Lamb Of God – Resolution (2012)

Origem: Estados Unidos
Gêneros: Groove Metal, Metalcore
Gravadora: Epic, Roadrunner

O Lamb Of God é uma das bandas atualmente mais bem falada, uma das esperanças do Metal hoje em dia para muitos, tendo em seu som característica um metal extremo e riffs muito bem feitos e poderosos. O grupo lembra o Pantera, só que menos criativo e técnico (e que caía entre nós, ser mais criativo e técnico que o Pantera é algo muito, mas muito difícil, ainda mais no gênero que a banda pertencia),  sendo mais pesado. Os fãs da ex-banda do quarteto do Texas devem se animar com o som do Lamb Of God, lembrando ainda mais o obscuro The Great Southern Trendkill, só que mais direto. Muitos esperaram ansiosos para o lançamento deste álbum,então se você for um deles (ou um fã de metalcore), sigam-me os bons, e se você não for, eu o convido a acompanhar minha opinião, talvez você se interesse pela banda.

O grupo formado por Randy Blythe (vocal), Willie Adler(guitarra base), Mark Morton (guitarra solo), John Campbell (baixo) e Chris Adler (bateria) abre o seu novo lançamento mostrando toda sua agressividade, com um riff pesado e Randy Blythe gritando horrores. Straight For The Sun é a primeira faixa, e uma das mais curtas do disco, com 2 minutos e 10 segundos. Ela mostra bem o que vai ser o CD todo, amantes de riffs bem feitos, guitarras trabalhadas e pancadaria da boa vão gostar, e se você for um desses, as 6 primeiras músicas passará bem rápido, com destaques para Ghost Walking (que possuí um grande refrão) e The Number Six, uma das melhores do álbum.

Barbarosa é a faixa que divide o álbum, vamos dizer assim (é a sétima faixa, de um total de 14). Ela é a mais curta com 1 minuto e 37 segundos, e parece que só serve para dividir o álbum, mas não deixa de ser interessante, com o violão ditando  o ritmo. Voltamos para a pauleira com Invictus, outra ótima faixa, seguindo o peso do CD e um refrão que gruda na cabeça. Chega Cheated e você percebe que é um ótimo álbum, mas tem suas limitações, dá para viciar legal nele, tirando que o ouvinte mais exigente vai perceber que é um disco que as faixas soam parecidas em partes (o que bastante gente gosta, algo direto e de boa qualidade), mas algo que não tira o quanto bom o CD é. Insurrection é a décima faixa e segue as pauladas com classe, mesma coisa de Terminally Unique, a sucessora de Insurrection.

To The End e Visitation continua o mesmo estilo, que, se você não tiver quase com um orgasmo e excitado com as canções anteriores vai começar a ficar entediado (as faixas soam melhores separadas), mas vale a pena esperar para a última música, aonde a banda encerra o seu lançamento desse ano com King Me, forte candidata a melhor do álbum, para mim fica entre ela e The Number Six.

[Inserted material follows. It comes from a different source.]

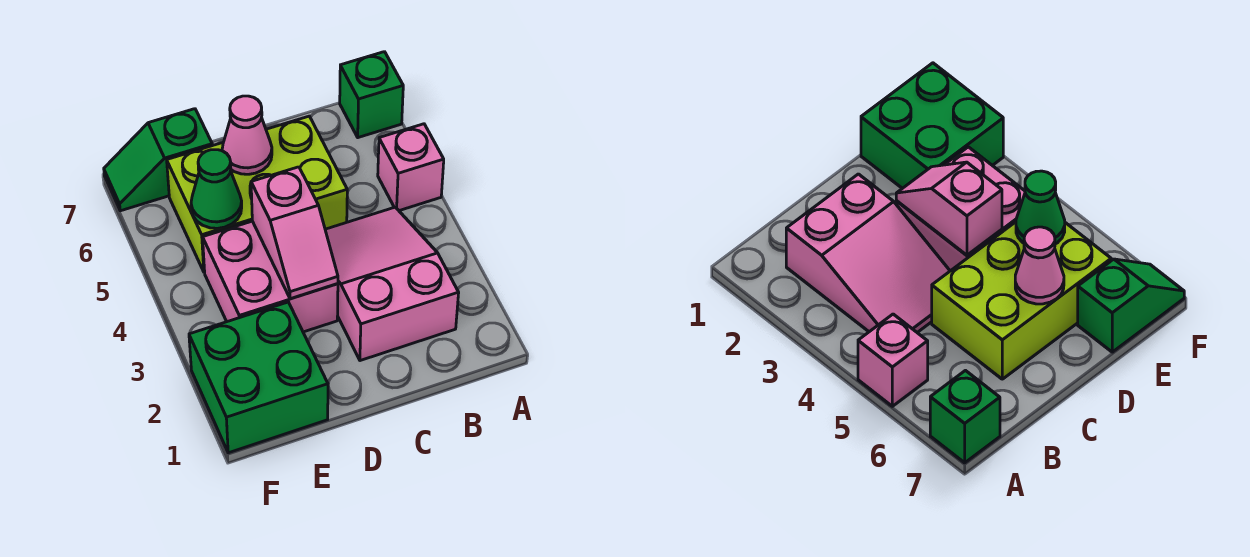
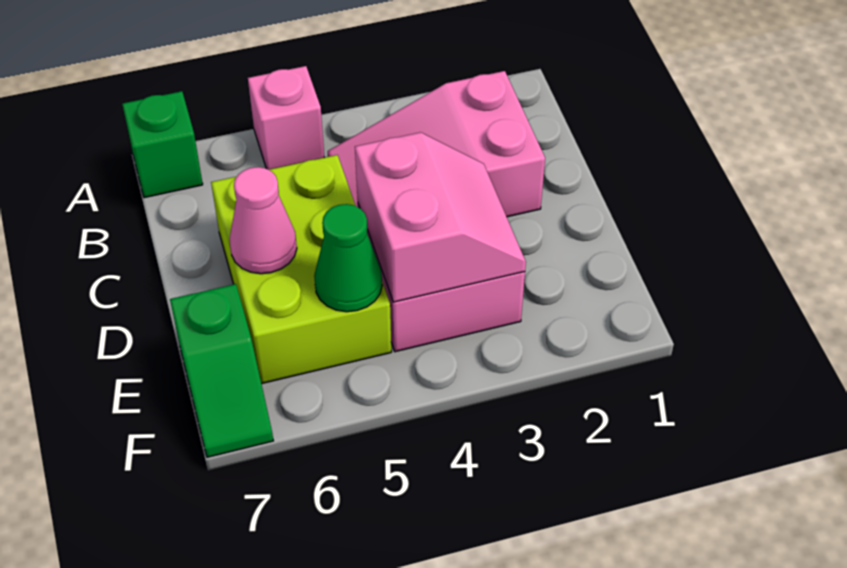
pink slope D3:D4 level 2 top 4 -> pink slope D3:E4 level 2 top 4
green brick E1:F2 level 1 -> none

Começa diferente, e que começo! Depois de uma ótimo intro que faz você entrar em um clima, a paulada começa, com todo potencial da voz de Randy Blythe até o refrão, e que refrão! Destaques para a linha de bateria e para o feeling que a canção te passa, terminando o CD muito bem.

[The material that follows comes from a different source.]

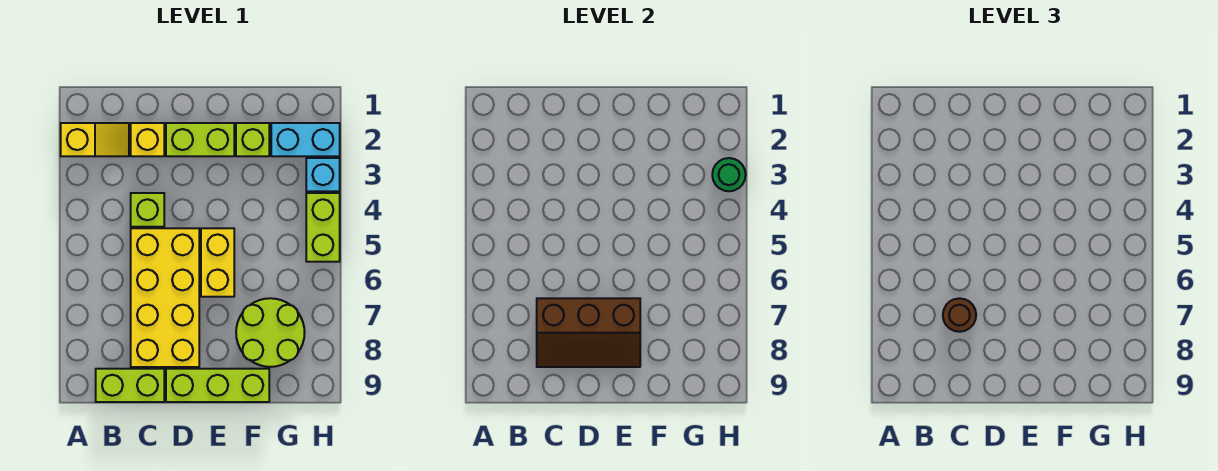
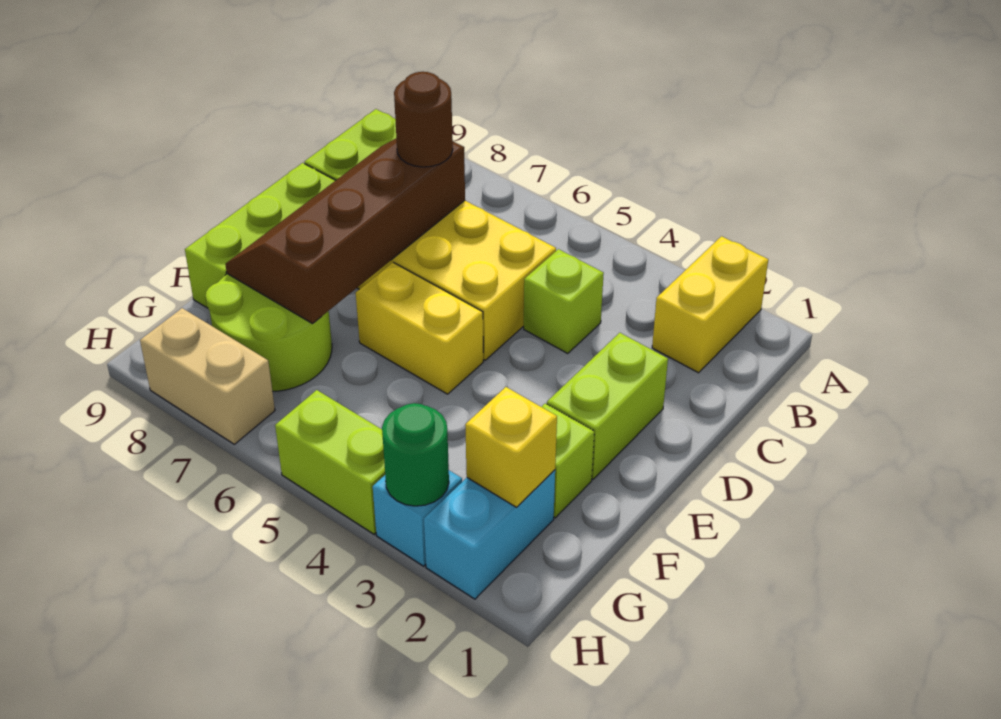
yellow slope A2:B2 level 1 top A -> yellow brick A2:B2 level 1
yellow brick C2 level 1 -> yellow brick G2 level 2
brown slope C7:E8 level 2 top 7 -> brown slope C7:F8 level 2 top 7
none -> tan brick H7:H8 level 1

Resolution é um som pesado e simples, o que representa o metalcore, tal gênero que não é um dos meus favoritos, por isso talvez não me animei tanto com o disco, mas mesmo assim achei um grande lançamento e que muitos vão colocar no top 10 de melhores do ano, nada revolucionário, mas quem gosta de algo simples e pesado vai adorar. Recomendado quando você estiver com raiva, testado e aprovado!